Tarihte de, şimdi de öyle bir yaklaşımları var. Eskiden Amerika‟dan, Avrupa‟dan öğrenirlerdi, son zamanlarda ise bizden öğrenmeye çalıştıklarını görüyoruz. Tuhaf bir şey, düşmanımız bizi taklit ediyor, yani PKK‟liler gibi koşturuyor. Kontrgerillası da öyle. En son kadını da katarak neredeyse bizi solda bırakacaklar. PKK‟liler gibi yaşamak için dağda kalıyorlar, bizim yaşamımızı taklit ediyorlar. Eskiden de öyle yaparlardı. Şimdi ise PKK taklitçiliğine başlamışlar. Fakat altta kalan sizler oluyorsunuz, PKK içinde yine eski Kürt kişiliği gibi kalınıyor Adam olmak kolay değil. Yıllardır neden bunu öğrenemiyorsunuz? Sırtımda ağa mı besleyeceğim? Babalarınız sizi biraz beslemiş olabilir, ama benim sırtımda ağa beslemeyeceğimi bilmelisiniz. Tamam, hem çok çalışırız, hem birlikte yeriz, fakat sizin sandığınız gibi de değerler üzerinde yaşanılmaz. Bu, asla mümkün değildir. PKK‟de maddi, manevi örgüt değerlerini üretmek farklıdır, kullanmak farklıdır. Artık bunu öğreneceksiniz. Çünkü PKK‟li olduğunuzu, PKK için yaşadığınızı, savaştığınızı sanıyorsunuz. İşinize gelmiyorsa ya kaçın ya da değişik bir tarzda yerinize oturun. Bize biraz inanacaksınız. Kendinizin büyüklüğüne sevdalanmayacaksınız, çünkü fazla bir büyüklüğünüz yok. Sizin tarzınız bitik, sizin tarzınız üretmiyor, içinden fazla başarı çıkmıyor. Artık bunu görmelisiniz.

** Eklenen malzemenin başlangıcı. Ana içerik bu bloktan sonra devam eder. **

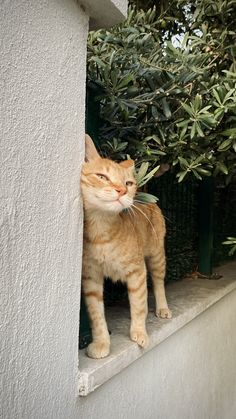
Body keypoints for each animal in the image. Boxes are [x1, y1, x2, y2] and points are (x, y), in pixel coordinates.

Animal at [81, 136, 171, 360]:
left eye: (128, 183)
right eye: (102, 177)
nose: (122, 191)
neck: (102, 233)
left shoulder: (137, 272)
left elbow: (138, 306)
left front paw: (139, 332)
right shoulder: (91, 278)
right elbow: (96, 316)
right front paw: (102, 343)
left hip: (157, 257)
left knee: (158, 283)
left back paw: (162, 308)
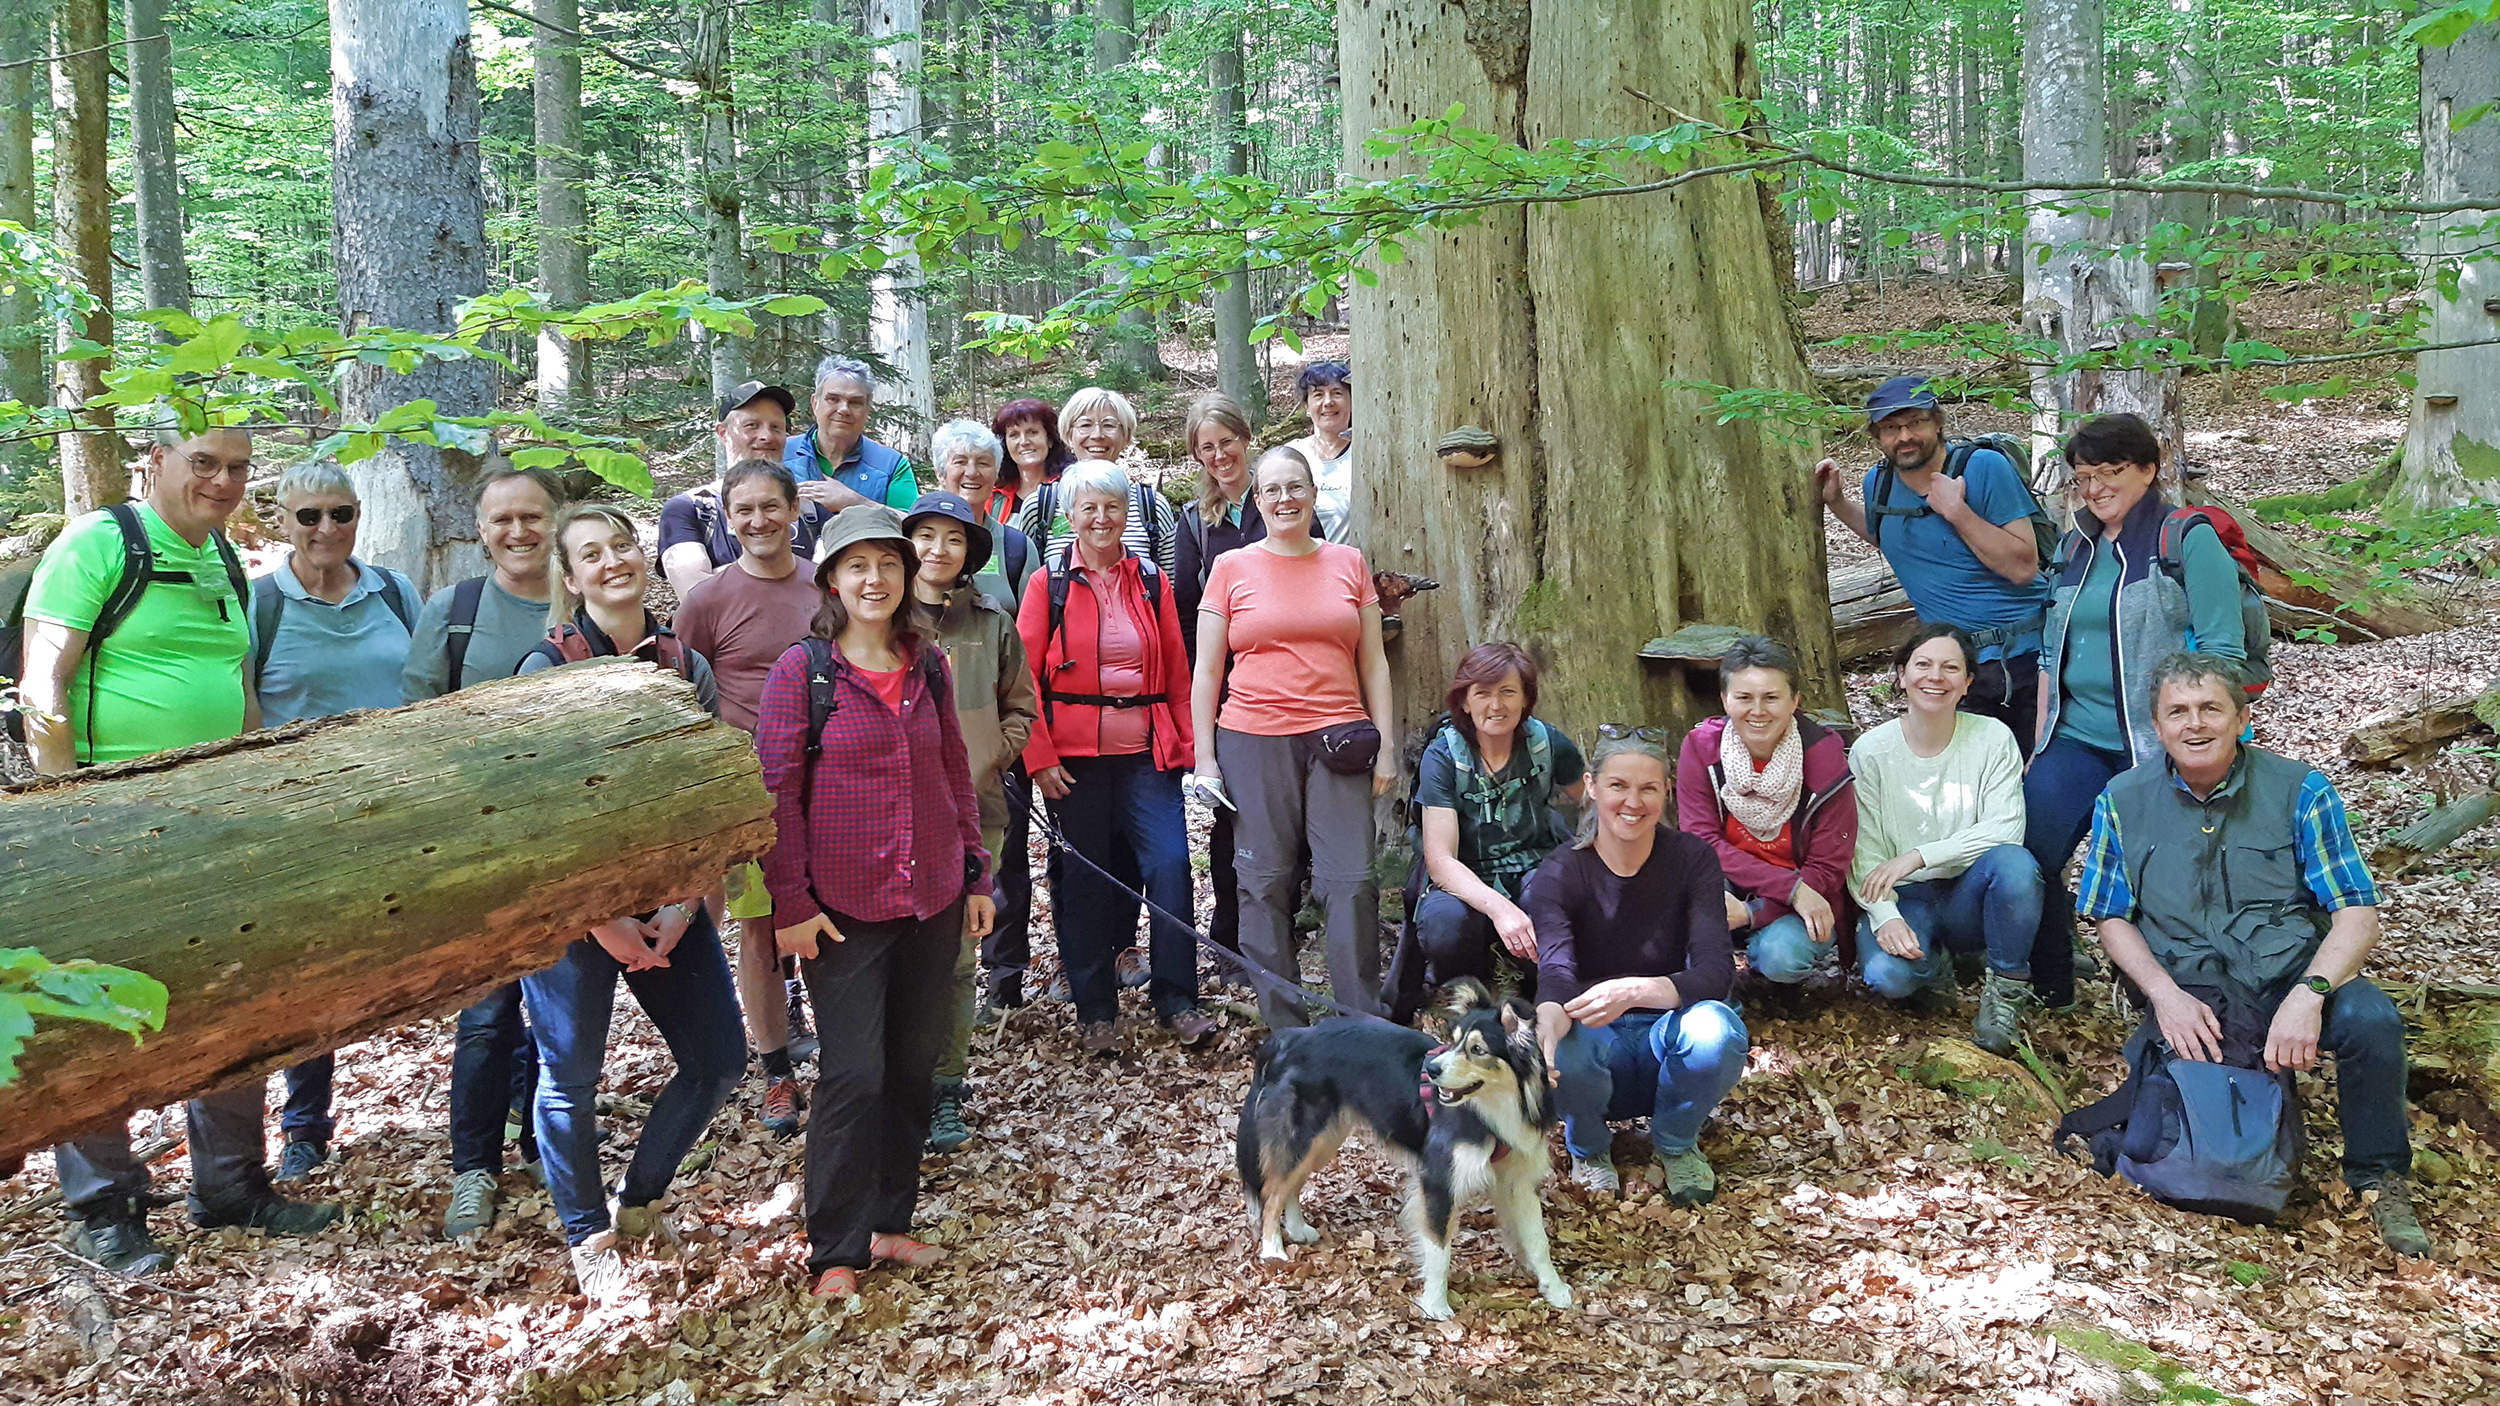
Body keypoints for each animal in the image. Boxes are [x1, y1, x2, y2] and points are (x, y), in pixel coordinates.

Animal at [1240, 975, 1570, 1310]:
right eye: (1454, 1041)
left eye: (1477, 1049)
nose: (1432, 1070)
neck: (1493, 1108)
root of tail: (1291, 1037)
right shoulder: (1439, 1177)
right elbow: (1439, 1246)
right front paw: (1436, 1305)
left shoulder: (1520, 1179)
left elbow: (1538, 1240)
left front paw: (1554, 1288)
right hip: (1306, 1135)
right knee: (1271, 1193)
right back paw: (1272, 1250)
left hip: (1323, 1139)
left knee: (1289, 1185)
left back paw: (1296, 1228)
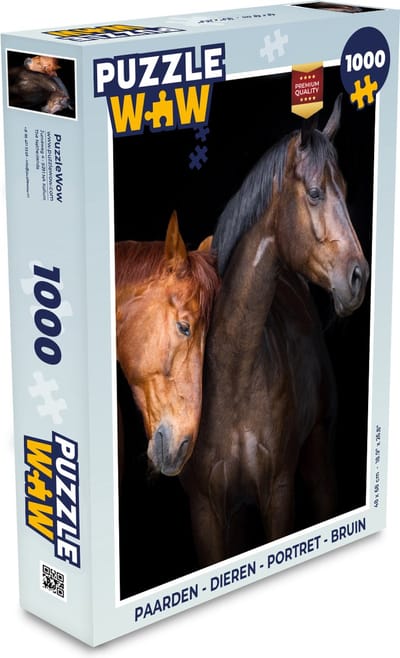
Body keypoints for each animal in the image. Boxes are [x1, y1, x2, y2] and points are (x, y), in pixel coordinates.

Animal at [181, 96, 370, 566]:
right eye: (316, 193)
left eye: (345, 191)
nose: (358, 277)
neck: (234, 372)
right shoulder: (207, 510)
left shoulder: (279, 493)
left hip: (318, 461)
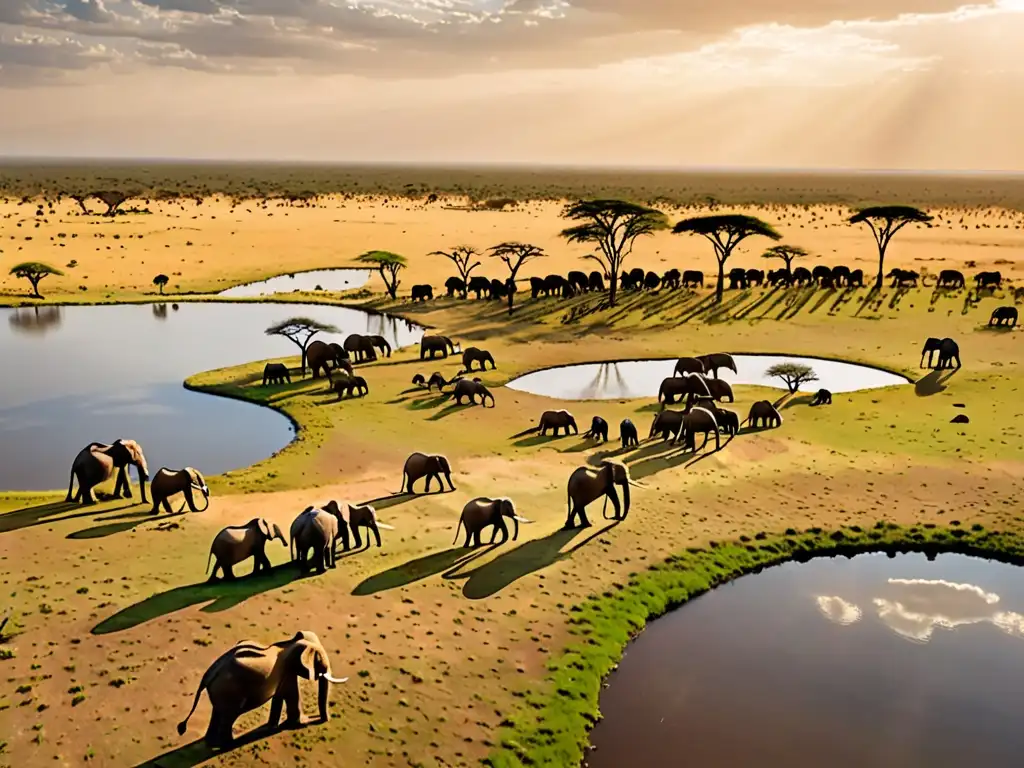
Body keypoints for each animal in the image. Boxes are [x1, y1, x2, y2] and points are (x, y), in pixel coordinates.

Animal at [177, 630, 348, 753]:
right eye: (319, 662)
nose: (321, 719)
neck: (290, 642)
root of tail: (209, 674)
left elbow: (279, 696)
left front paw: (273, 727)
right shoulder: (287, 671)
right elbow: (290, 694)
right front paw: (300, 723)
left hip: (221, 692)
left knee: (218, 713)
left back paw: (212, 743)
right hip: (230, 692)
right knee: (229, 716)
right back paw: (230, 745)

“PKK‟de değer birikmiş, gider ele geçiririz” diyorsunuz ve değerlere burjuvazi adına saldırıyorsunuz. Bilerek veya bilmeyerek bizim emeklerimizin ürünlerine saldırıyorsunuz. Bu, yanlış bir savaş tarzıdır. Değerleri temsil ettiğime, onların koruyucusu, temsilcisi olduğuma inanıyorum. O değerlerle daha fazla değer üretmek benim esaslı Önderliksel işleyiş tarzımdır. Kaldı ki biz sıfırlardan başladık. Diğerleri de katkı yapıyor ve şimdi onu daha büyük bir mekanizmayla döndürerek çoğaltıyorum. Siz bu sürece değerleri böyle çoğaltma temelinde katılabilirsiniz, yoksa hırsızlama temelinde olmaz. Sizi müthiş de çalıştıracağız. Özgürlük ordusunun savaşçıları müthiş çalışmazsa savaşı kazanamazlar. Böyle olmayanlar bizi ciddiye almıyorlar demektir. Bazen size baktığımda eski tas eski hamam, eski kişilikler, eski özellikler demekten kendimi alamıyorum. En azından kendilerine bir özgürlük savaşçısının iyi savaşabilir bazı özelliklerini yakıştıramamışlar. Oysa gelişme, dönüşme olmalıdır. Eğer bizimle yol alacaksanız bunu açık söyleyin. Gücünüz yoksa bunu da net bir biçimde çekinmeden söyleyin.